Back to the Future is chock full of futuristic ideas but there was one that screenwriter Bob Gale was not able to imagine back in 1989: smartphones.

To Gale, smartphones are like the Swiss army knives of today, just a singular device that can function as a computer, a camera, a recording device, a calculator and even as a flashlight. "We didn't think that," he said in an interview with The Hollywood Reporter, talking about the kind of future that he and Robert Zemeckis dreamed up for Marty McFly, who, according to Back to the Future Part II, will be arriving on Oct. 21.

Many of the ideas Gale and Zemeckis came up with for the movie were the result of the two just goofing around. However, some of the inventions that were just in their heads back then are actually seeing reality today, if not in the not-too-distant future.

"We weren't seriously thinking about how that technology would work, but wow," he said, referring to drones being capable of taking news pictures. Gale added that drones may not be walking dogs yet but that's bound to happen sooner or later.

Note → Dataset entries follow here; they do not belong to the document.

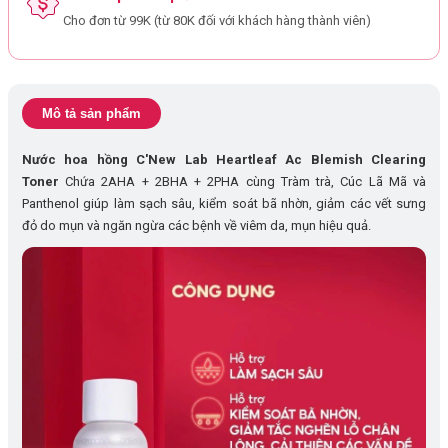
Cho đơn từ 99K (từ 80K đối với khách hàng thành viên)
Mô tả sản phẩm
Nước hoa hồng C'New Lab Heartleaf Ac Blemish Clearing
Toner
Chứa 2AHA + 2BHA + 2PHA cùng Tràm trà, Cúc Lã Mã và
Panthenol giúp làm sạch sâu, kiểm soát bã nhờn, giảm các vết sưng
đỏ do mụn và ngăn ngừa các bệnh về viêm da, mụn hiệu quả.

Overall, he's happy his work in Back to the Future has inspired reality but he admitted that he's still mostly shocked that their gag inventions are seeing utilization today. Gale wishes, however, that fusion energy already existed so the world will have a limitless source of highly affordable energy. He doesn't think it's going to happen but, if it did, it would definitely solve a lot of problems.

Christopher Lloyd and Michael J. Fox were also joys to work with, Gale shared, never balking at any of the futuristic ideas he and Zemeckis threw at them during the production. Maybe it's because everyone understood that they were having fun with what they were doing. After all, Gale and Zemeckis didn't set out to seriously predict what like would be like in 2015.

But now that 2015 is here, Gale is starting to think about what technology will be like in the next 30 years.